◆ **Consigne**:
Recopiez intégralement le matériel ci-dessous, ligne par ligne, sans rien y changer.

+++++

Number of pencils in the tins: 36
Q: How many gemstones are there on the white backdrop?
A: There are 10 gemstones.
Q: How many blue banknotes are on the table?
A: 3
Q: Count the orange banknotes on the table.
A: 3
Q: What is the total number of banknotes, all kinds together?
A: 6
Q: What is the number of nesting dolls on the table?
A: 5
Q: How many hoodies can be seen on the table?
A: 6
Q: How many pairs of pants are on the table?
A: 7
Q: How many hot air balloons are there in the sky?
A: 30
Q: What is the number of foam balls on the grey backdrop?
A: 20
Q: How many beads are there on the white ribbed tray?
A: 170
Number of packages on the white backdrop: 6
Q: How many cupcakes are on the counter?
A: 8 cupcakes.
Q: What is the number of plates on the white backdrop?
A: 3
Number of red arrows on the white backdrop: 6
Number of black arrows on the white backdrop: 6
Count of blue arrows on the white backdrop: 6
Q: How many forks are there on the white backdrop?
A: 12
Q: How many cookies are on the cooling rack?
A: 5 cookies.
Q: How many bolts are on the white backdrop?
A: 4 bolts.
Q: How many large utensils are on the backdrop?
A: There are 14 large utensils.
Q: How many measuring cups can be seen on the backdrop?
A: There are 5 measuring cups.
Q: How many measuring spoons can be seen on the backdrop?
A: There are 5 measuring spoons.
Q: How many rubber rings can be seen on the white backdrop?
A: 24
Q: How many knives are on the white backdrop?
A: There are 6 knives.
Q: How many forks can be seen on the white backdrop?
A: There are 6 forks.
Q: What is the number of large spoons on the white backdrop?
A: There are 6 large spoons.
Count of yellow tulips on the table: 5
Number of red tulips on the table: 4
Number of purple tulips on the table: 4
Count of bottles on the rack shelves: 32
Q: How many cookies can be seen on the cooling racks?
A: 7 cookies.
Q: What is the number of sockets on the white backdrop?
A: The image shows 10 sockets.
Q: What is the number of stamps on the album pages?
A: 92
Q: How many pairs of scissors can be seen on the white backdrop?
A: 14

+++++

◆ **Corrigé détaillé**:
Number of pencils in the tins: 36
Q: How many gemstones are there on the white backdrop?
A: There are 10 gemstones.
Q: How many blue banknotes are on the table?
A: 3
Q: Count the orange banknotes on the table.
A: 3
Q: What is the total number of banknotes, all kinds together?
A: 6
Q: What is the number of nesting dolls on the table?
A: 5
Q: How many hoodies can be seen on the table?
A: 6
Q: How many pairs of pants are on the table?
A: 7
Q: How many hot air balloons are there in the sky?
A: 30
Q: What is the number of foam balls on the grey backdrop?
A: 20
Q: How many beads are there on the white ribbed tray?
A: 170
Number of packages on the white backdrop: 6
Q: How many cupcakes are on the counter?
A: 8 cupcakes.
Q: What is the number of plates on the white backdrop?
A: 3
Number of red arrows on the white backdrop: 6
Number of black arrows on the white backdrop: 6
Count of blue arrows on the white backdrop: 6
Q: How many forks are there on the white backdrop?
A: 12
Q: How many cookies are on the cooling rack?
A: 5 cookies.
Q: How many bolts are on the white backdrop?
A: 4 bolts.
Q: How many large utensils are on the backdrop?
A: There are 14 large utensils.
Q: How many measuring cups can be seen on the backdrop?
A: There are 5 measuring cups.
Q: How many measuring spoons can be seen on the backdrop?
A: There are 5 measuring spoons.
Q: How many rubber rings can be seen on the white backdrop?
A: 24
Q: How many knives are on the white backdrop?
A: There are 6 knives.
Q: How many forks can be seen on the white backdrop?
A: There are 6 forks.
Q: What is the number of large spoons on the white backdrop?
A: There are 6 large spoons.
Count of yellow tulips on the table: 5
Number of red tulips on the table: 4
Number of purple tulips on the table: 4
Count of bottles on the rack shelves: 32
Q: How many cookies can be seen on the cooling racks?
A: 7 cookies.
Q: What is the number of sockets on the white backdrop?
A: The image shows 10 sockets.
Q: What is the number of stamps on the album pages?
A: 92
Q: How many pairs of scissors can be seen on the white backdrop?
A: 14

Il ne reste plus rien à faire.